- _Source material_:
====
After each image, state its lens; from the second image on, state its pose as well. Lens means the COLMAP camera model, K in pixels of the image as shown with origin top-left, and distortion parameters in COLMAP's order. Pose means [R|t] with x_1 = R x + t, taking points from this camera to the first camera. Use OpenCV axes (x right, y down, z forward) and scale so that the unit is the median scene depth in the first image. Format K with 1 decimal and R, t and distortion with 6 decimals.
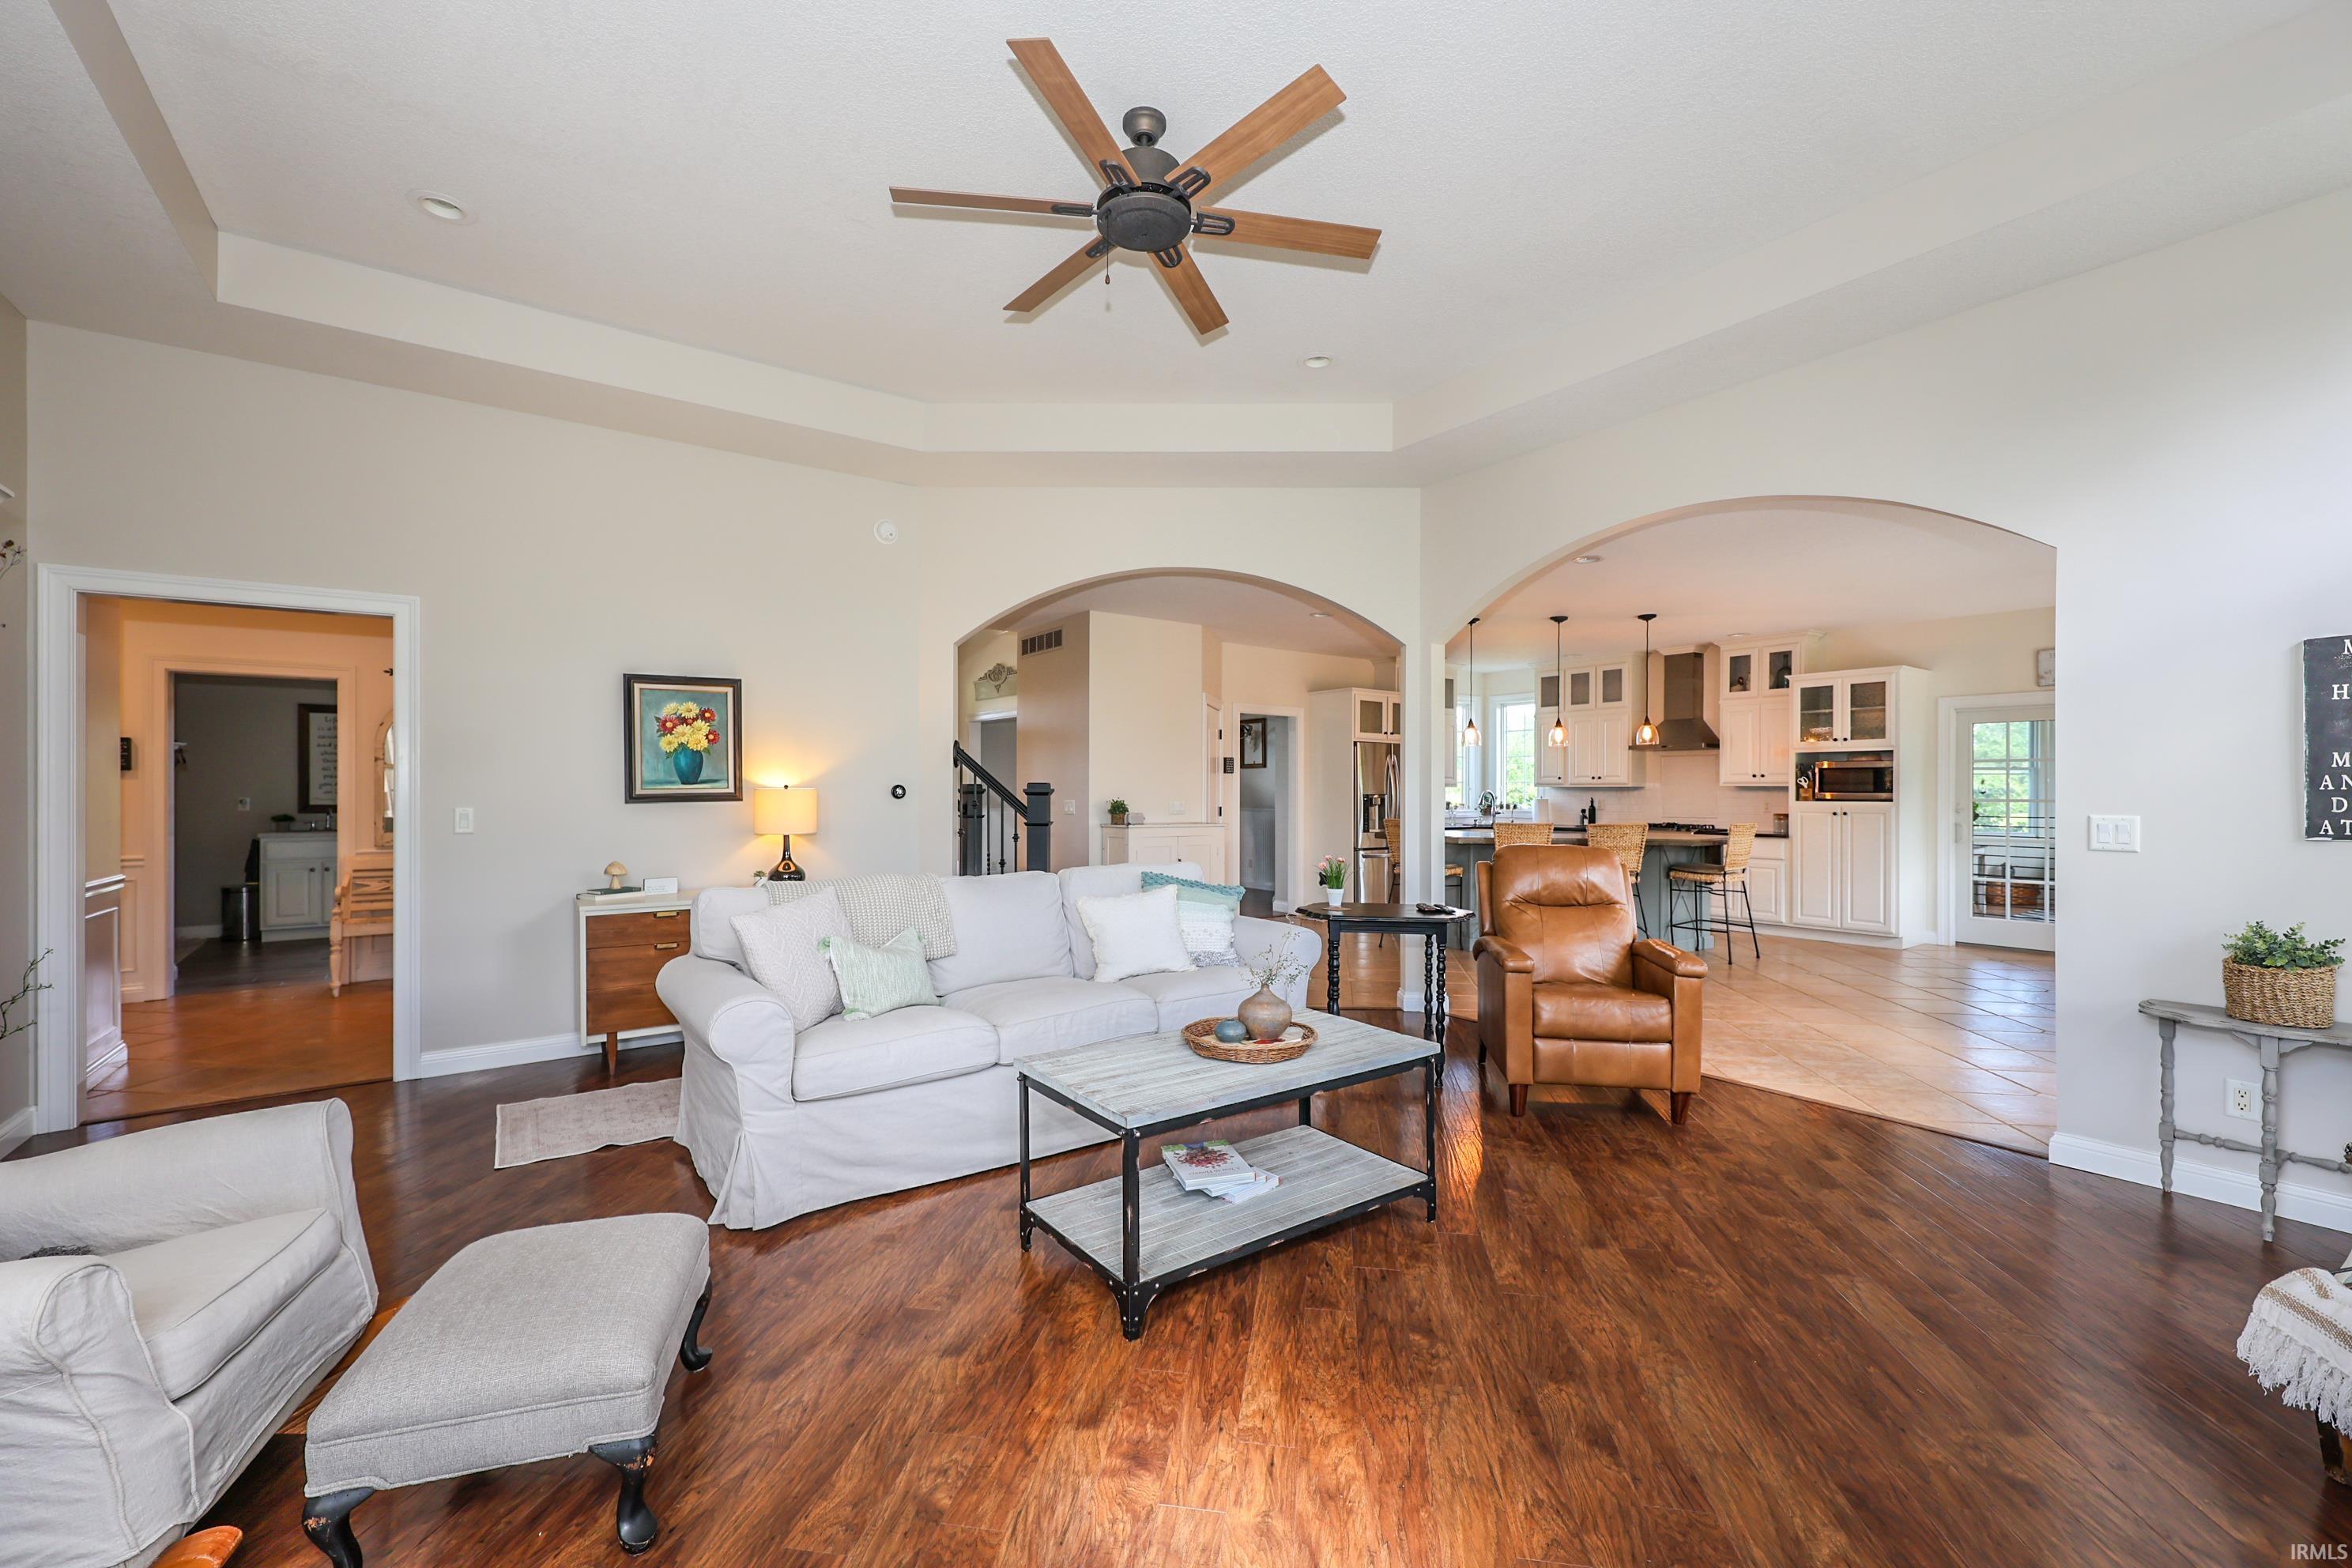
lens RADIAL K [[951.5, 0, 1177.2], [0, 951.5, 786.2], [0, 0, 1]] dist [0.002073, 0.000089]
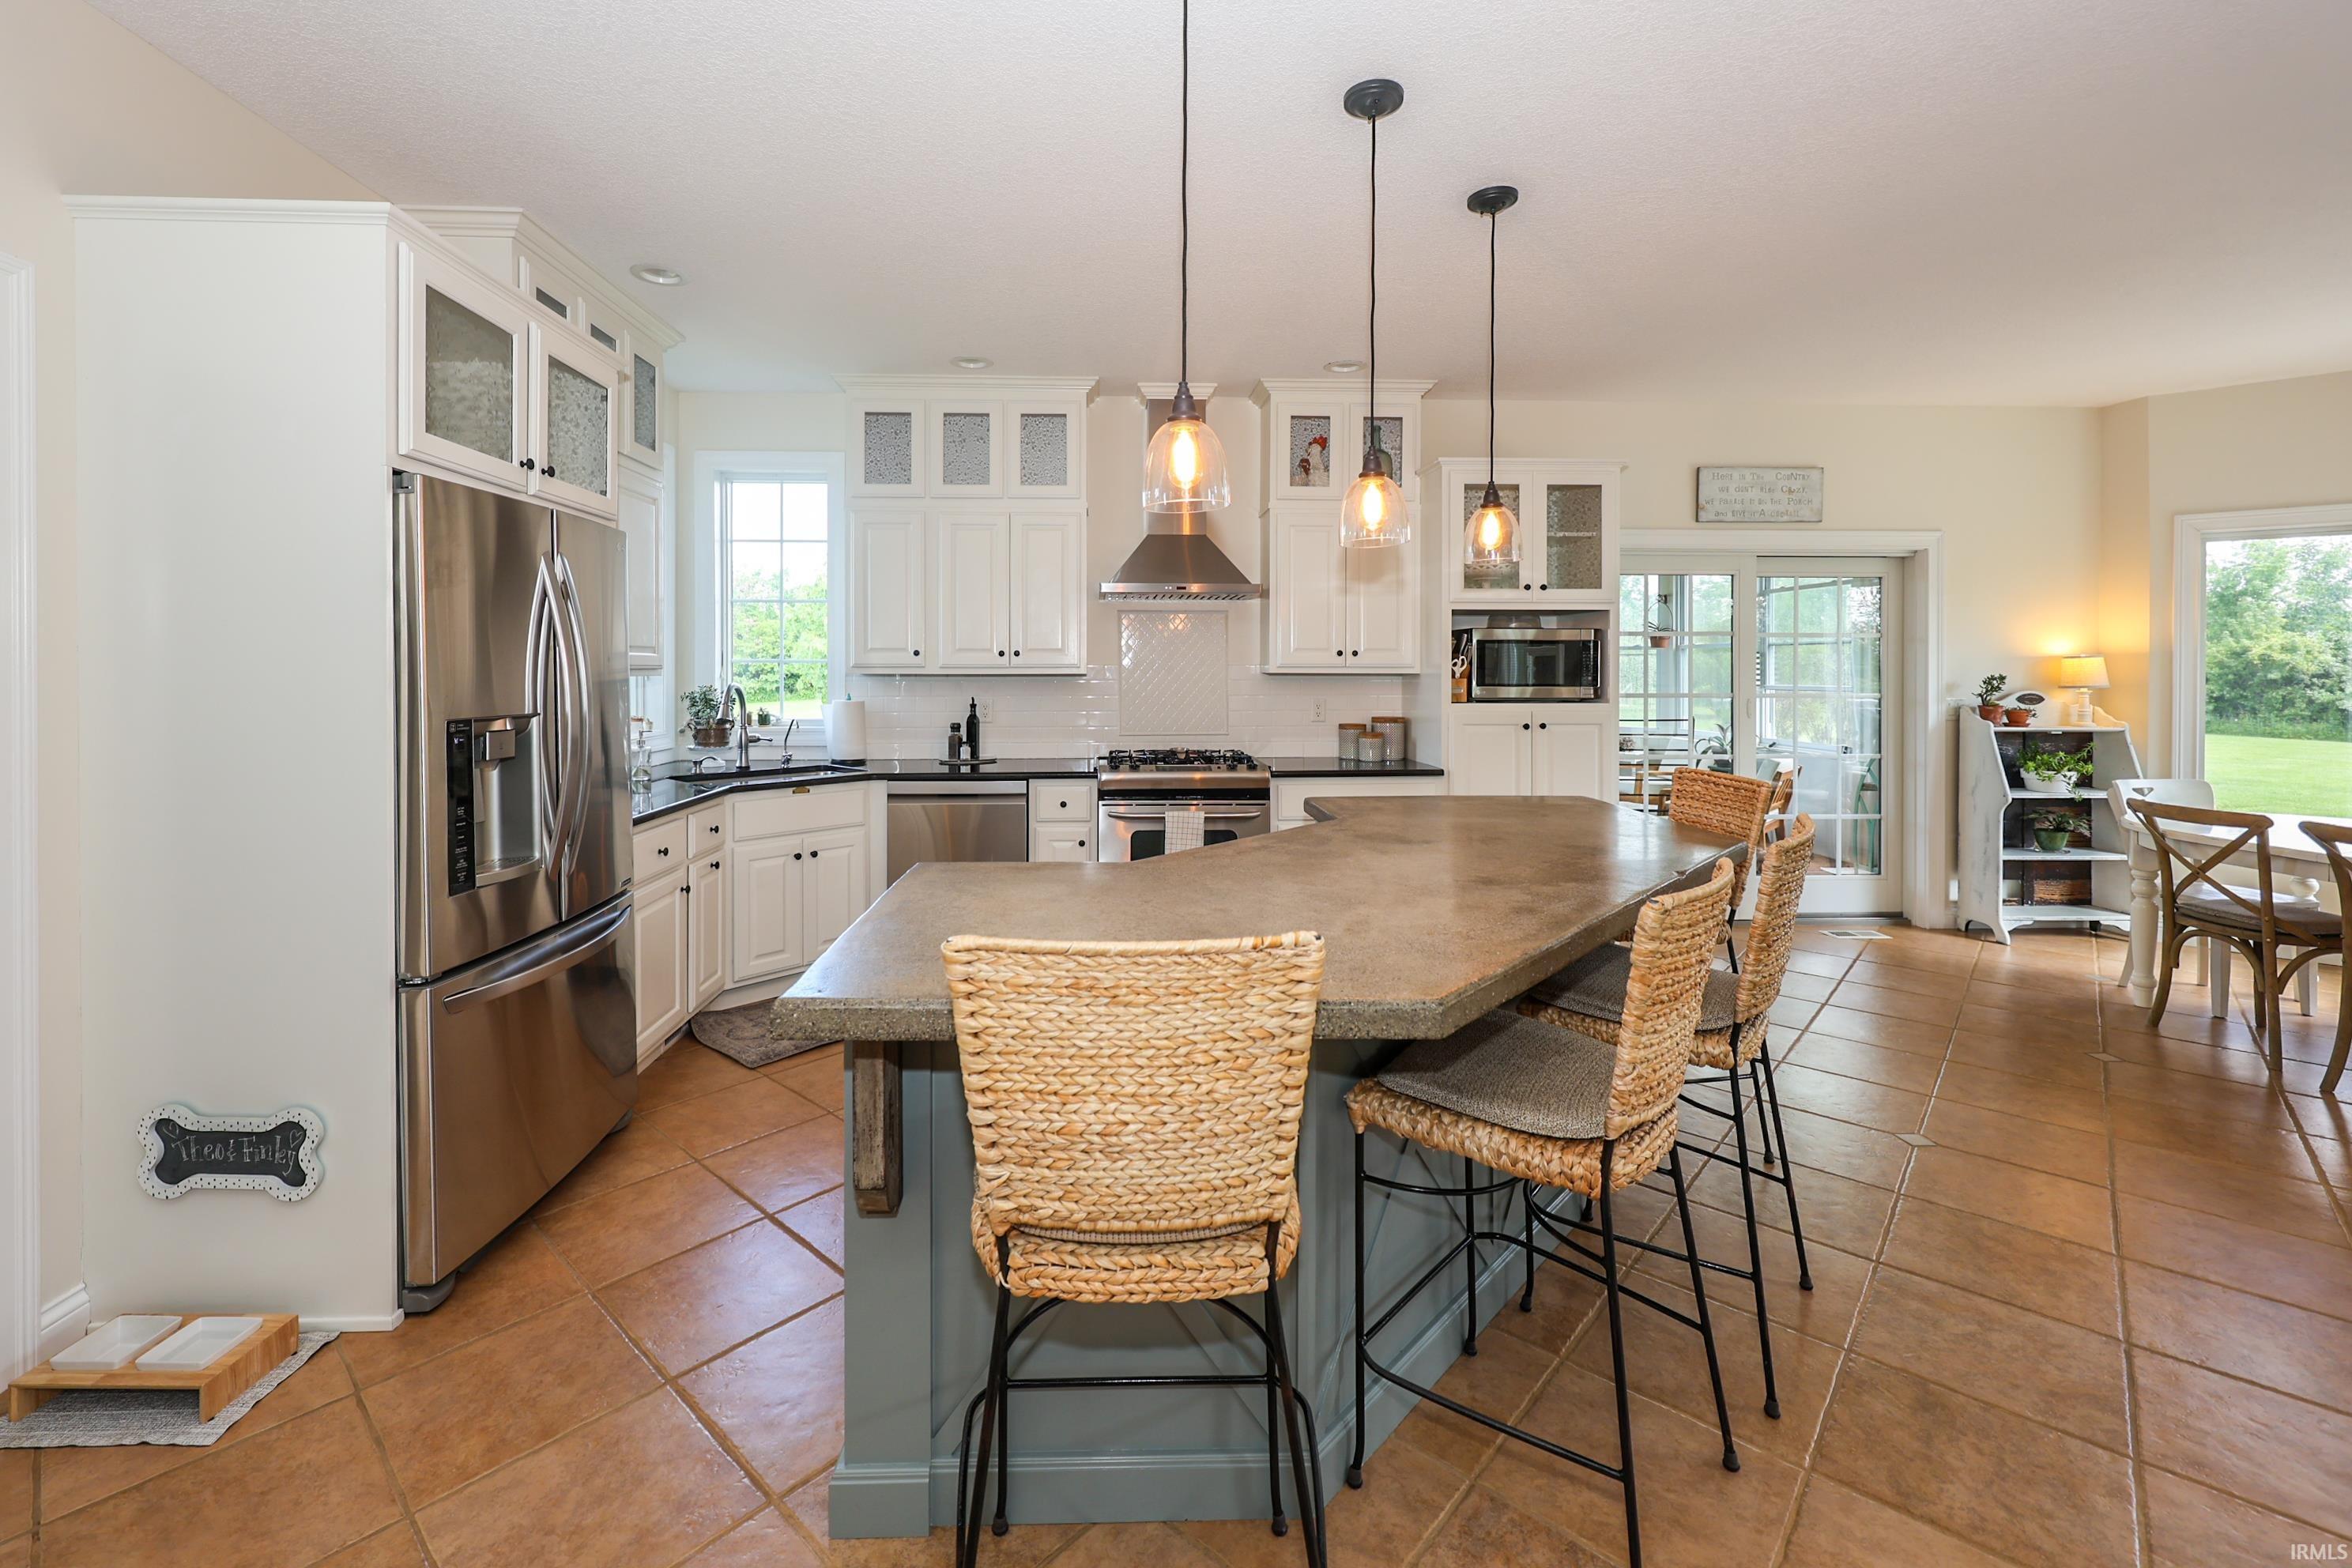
lens RADIAL K [[951.5, 0, 1166.7], [0, 951.5, 787.1], [0, 0, 1]] dist [0.002073, 0.000089]
pose [[0.558866, -0.099005, 0.823327, 0.106618], [-0.004129, 0.992503, 0.122151, -0.002001], [-0.829248, -0.071666, 0.554267, 0.689731]]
====
- _What is being asked_: Copy all of the data above word for word, but leave out the pictures.

- _Solution to the problem_:
After each image, state its lens; from the second image on, state its pose as well. Lens means the COLMAP camera model, K in pixels of the image as shown with origin top-left, and distortion parameters in COLMAP's order. Pose means [R|t] with x_1 = R x + t, taking points from this camera to the first camera. Use OpenCV axes (x right, y down, z forward) and scale so that the unit is the median scene depth in the first image. Format K with 1 decimal and R, t and distortion with 6 decimals.
lens RADIAL K [[951.5, 0, 1177.2], [0, 951.5, 786.2], [0, 0, 1]] dist [0.002073, 0.000089]
lens RADIAL K [[951.5, 0, 1166.7], [0, 951.5, 787.1], [0, 0, 1]] dist [0.002073, 0.000089]
pose [[0.558866, -0.099005, 0.823327, 0.106618], [-0.004129, 0.992503, 0.122151, -0.002001], [-0.829248, -0.071666, 0.554267, 0.689731]]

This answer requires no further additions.